Yazar: Ali ErcivanDaha geçen hafta, bir arkadaşıma, 'Cem Yılmaz’ın kötü bir iş yapması herhalde mümkün değil' diyordum. Çünkü kendiyle yeteri kadar dalga geçebilme yetisine sahip; hayatın ciddiyetinin farkında ama onu fazla ciddiye almayan; en önemlisi de akıllı bir adam olarak görüyorum Cem Yılmaz’ı. Yine de öyle büyük laflar etmemek gerekirmiş. Hokkabaz kötü bir film değil elbette ama Cem Yılmaz’ın tek başına koşulsuz bir başarı garantisi olamayacağını da belli ediyor. Fikri ve öyküsü ne kadar başarılı olsa da, bir filmi tam anlamıyla başarılı olarak nitelememiz için gerekli her kriteri karşılayamıyor.

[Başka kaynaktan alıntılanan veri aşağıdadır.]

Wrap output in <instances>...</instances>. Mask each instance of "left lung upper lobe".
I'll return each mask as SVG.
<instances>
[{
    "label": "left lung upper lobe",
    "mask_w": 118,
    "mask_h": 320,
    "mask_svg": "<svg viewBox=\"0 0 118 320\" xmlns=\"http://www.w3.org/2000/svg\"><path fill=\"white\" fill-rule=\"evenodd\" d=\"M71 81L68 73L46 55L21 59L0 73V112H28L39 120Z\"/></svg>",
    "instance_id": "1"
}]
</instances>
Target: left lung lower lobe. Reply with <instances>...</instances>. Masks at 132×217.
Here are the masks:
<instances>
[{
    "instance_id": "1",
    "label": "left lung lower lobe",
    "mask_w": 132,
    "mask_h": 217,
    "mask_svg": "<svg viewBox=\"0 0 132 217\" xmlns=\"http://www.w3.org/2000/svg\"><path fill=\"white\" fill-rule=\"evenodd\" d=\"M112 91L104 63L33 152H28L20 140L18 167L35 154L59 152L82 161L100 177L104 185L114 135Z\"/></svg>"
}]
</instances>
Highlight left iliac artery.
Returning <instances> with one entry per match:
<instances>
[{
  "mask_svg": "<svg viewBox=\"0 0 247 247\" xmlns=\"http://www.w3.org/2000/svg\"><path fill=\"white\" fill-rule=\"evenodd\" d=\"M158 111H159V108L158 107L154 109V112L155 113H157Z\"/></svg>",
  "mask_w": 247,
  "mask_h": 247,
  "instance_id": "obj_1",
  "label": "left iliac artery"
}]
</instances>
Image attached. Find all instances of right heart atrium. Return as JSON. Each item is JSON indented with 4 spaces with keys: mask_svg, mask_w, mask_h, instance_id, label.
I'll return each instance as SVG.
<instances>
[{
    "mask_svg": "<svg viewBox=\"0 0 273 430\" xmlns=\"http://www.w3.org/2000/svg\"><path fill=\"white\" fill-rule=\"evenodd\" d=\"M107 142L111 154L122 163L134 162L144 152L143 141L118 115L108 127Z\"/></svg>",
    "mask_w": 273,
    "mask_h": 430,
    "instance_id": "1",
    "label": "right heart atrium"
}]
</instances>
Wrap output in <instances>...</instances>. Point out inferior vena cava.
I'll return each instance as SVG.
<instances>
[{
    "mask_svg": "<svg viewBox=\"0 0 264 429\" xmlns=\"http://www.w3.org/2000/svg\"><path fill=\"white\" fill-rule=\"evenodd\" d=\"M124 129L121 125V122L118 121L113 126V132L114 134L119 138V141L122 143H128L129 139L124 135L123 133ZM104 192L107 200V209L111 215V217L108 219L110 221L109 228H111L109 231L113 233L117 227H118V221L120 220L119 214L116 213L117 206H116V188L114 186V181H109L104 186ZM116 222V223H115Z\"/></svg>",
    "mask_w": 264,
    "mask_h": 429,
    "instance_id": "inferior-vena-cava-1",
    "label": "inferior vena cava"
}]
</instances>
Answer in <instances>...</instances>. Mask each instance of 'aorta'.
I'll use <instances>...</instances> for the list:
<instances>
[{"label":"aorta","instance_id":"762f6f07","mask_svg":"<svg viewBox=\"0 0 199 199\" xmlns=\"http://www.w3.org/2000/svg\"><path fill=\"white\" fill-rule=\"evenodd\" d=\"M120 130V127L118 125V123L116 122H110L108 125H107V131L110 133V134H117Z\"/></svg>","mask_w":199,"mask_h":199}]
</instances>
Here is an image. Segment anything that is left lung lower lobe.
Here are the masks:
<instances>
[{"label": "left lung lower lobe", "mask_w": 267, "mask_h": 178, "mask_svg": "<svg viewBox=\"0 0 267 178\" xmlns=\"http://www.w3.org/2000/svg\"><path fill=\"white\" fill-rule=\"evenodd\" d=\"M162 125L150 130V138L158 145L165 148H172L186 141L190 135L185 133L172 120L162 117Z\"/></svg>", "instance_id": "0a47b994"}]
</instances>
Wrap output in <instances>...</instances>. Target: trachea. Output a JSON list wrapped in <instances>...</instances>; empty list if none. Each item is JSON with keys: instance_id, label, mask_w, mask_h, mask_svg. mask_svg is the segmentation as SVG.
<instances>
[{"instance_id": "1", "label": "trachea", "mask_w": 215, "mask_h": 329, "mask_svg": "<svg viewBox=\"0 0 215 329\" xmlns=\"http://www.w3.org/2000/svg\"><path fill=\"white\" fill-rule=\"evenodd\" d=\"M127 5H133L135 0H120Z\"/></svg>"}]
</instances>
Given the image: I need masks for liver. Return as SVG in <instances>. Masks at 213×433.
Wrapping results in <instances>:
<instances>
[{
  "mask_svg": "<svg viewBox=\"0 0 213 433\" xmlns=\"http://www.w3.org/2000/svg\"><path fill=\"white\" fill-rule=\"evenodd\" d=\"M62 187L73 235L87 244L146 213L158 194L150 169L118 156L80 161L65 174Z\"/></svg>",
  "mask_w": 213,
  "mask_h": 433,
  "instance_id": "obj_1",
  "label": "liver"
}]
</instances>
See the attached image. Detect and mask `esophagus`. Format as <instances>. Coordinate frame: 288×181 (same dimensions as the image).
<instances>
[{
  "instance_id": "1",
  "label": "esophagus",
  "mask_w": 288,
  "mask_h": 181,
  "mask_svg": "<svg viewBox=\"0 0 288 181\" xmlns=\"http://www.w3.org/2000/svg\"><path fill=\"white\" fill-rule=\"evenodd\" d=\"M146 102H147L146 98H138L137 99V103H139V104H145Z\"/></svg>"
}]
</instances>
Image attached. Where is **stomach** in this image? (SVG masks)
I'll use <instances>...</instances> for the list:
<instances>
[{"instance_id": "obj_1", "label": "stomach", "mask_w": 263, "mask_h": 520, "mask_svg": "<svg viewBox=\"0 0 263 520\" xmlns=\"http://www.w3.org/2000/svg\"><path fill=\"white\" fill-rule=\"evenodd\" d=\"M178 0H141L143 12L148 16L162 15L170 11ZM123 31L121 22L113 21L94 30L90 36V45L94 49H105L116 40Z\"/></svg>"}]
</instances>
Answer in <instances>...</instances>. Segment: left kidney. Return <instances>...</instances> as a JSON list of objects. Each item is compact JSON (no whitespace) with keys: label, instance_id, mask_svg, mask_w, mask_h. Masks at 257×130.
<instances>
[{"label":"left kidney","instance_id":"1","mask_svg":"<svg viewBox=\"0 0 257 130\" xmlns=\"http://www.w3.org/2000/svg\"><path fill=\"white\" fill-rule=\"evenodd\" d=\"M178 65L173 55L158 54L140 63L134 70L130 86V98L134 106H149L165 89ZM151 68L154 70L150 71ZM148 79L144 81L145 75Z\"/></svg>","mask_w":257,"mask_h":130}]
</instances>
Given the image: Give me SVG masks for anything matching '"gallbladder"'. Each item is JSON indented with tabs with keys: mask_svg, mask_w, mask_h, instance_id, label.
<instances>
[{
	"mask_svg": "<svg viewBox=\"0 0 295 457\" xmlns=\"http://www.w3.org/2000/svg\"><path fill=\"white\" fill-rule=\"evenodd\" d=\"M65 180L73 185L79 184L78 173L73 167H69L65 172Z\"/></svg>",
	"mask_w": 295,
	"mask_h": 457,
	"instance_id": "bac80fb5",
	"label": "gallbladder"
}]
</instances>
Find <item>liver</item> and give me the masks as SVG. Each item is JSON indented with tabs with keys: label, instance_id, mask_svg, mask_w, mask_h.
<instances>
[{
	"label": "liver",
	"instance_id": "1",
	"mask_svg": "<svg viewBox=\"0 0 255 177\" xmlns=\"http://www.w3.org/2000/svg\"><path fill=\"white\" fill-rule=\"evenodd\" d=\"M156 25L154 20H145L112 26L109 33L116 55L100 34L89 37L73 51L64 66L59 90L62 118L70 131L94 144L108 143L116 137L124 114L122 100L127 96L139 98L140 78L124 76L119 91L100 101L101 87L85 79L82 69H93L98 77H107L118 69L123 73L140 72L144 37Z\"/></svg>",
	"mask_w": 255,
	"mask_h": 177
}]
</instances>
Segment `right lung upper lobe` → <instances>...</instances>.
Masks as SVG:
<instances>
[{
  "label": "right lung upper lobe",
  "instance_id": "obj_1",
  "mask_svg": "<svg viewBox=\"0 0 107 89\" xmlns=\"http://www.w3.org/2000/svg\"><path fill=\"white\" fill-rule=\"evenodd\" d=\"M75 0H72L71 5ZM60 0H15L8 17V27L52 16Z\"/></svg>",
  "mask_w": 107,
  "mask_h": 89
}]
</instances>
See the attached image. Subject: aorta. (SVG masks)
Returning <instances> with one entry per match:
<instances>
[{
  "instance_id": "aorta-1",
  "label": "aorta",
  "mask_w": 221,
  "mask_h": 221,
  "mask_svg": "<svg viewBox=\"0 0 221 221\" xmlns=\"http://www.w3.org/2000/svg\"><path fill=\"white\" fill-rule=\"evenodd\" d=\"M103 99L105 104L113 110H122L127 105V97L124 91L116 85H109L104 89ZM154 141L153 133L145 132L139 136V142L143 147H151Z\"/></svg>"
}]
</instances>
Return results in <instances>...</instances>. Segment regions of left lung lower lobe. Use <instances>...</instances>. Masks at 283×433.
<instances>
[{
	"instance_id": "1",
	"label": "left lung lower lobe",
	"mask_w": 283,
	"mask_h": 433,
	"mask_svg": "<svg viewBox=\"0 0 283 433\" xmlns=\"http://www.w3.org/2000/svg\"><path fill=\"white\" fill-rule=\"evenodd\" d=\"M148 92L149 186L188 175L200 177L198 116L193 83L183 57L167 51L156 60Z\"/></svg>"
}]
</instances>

Tanıtımlar sayesinde öyküyü az çok herkes biliyor. Başarısız bir illüzyon ikilisi, hem bir umut hem de alacaklılardan kaçış vesilesiyle Anadolu turnesine çıkmaya karar veriyorlar. Sihirbaz İskender ve yardımcısı Maradona, İskender’in babasını da mecburen yanlarına alıp yola düşüyorlar. Yolculukları esnasında bir de genç kadın katılıyor öykülerine. Oğluna hiç destek olmamış bir baba ve onun takdirini bekleyen oğul; yalnız bir adamın karşılık görmeyen duygusal yakınlık umudu; biraz dalavere, biraz dostluk. Seyircide belli bazı hisleri oluşturmaya yönelik temalar yerli yerinde. Filmin niyeti, esprili ve sıcak, mütevazı bir yapım olmak. Bu takdir edilesi amaca da kısmen ulaşıyor zaten. Ama aksayan yönleri de gözden kaçmıyor.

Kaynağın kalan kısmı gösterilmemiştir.